Look below for the line containing "49: (428, 300)". Write out that line and the rest through the last one, exactly as they appear, but without pictures.
(RECORDS FOR PROCESSING)
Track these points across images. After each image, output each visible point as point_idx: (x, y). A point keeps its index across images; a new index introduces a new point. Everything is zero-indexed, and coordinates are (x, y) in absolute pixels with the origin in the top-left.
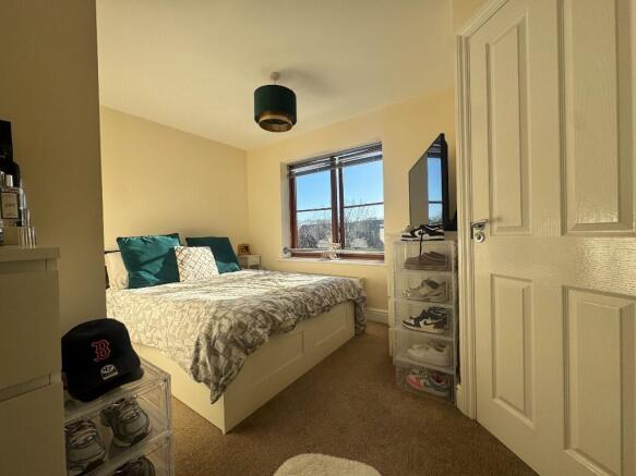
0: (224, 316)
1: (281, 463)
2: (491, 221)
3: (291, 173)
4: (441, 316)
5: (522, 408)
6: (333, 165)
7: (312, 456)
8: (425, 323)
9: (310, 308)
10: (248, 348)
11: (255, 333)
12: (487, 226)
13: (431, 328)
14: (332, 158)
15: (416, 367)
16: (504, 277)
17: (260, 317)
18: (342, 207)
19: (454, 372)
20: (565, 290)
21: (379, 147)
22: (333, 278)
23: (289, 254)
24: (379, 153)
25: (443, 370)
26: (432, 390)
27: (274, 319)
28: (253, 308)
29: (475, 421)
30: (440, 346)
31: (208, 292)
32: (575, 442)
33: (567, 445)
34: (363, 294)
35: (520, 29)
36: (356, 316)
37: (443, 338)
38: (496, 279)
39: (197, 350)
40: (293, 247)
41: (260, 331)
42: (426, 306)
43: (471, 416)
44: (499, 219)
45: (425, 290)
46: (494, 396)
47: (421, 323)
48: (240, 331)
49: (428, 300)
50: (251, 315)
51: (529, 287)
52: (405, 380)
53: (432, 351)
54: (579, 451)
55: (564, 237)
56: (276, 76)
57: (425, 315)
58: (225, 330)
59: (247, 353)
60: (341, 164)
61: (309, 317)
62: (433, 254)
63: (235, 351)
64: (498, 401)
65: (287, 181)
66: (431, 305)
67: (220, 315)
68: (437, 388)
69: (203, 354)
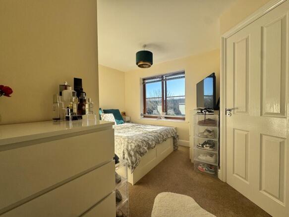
(End RECORDS FOR PROCESSING)
*EXERCISE RESULT:*
49: (428, 300)
50: (251, 315)
51: (529, 287)
52: (405, 380)
53: (432, 351)
54: (579, 451)
55: (564, 237)
56: (276, 76)
57: (425, 315)
58: (225, 330)
59: (247, 353)
60: (341, 164)
61: (309, 317)
62: (433, 254)
63: (235, 351)
64: (498, 401)
65: (287, 181)
66: (431, 305)
67: (220, 315)
68: (437, 388)
69: (203, 354)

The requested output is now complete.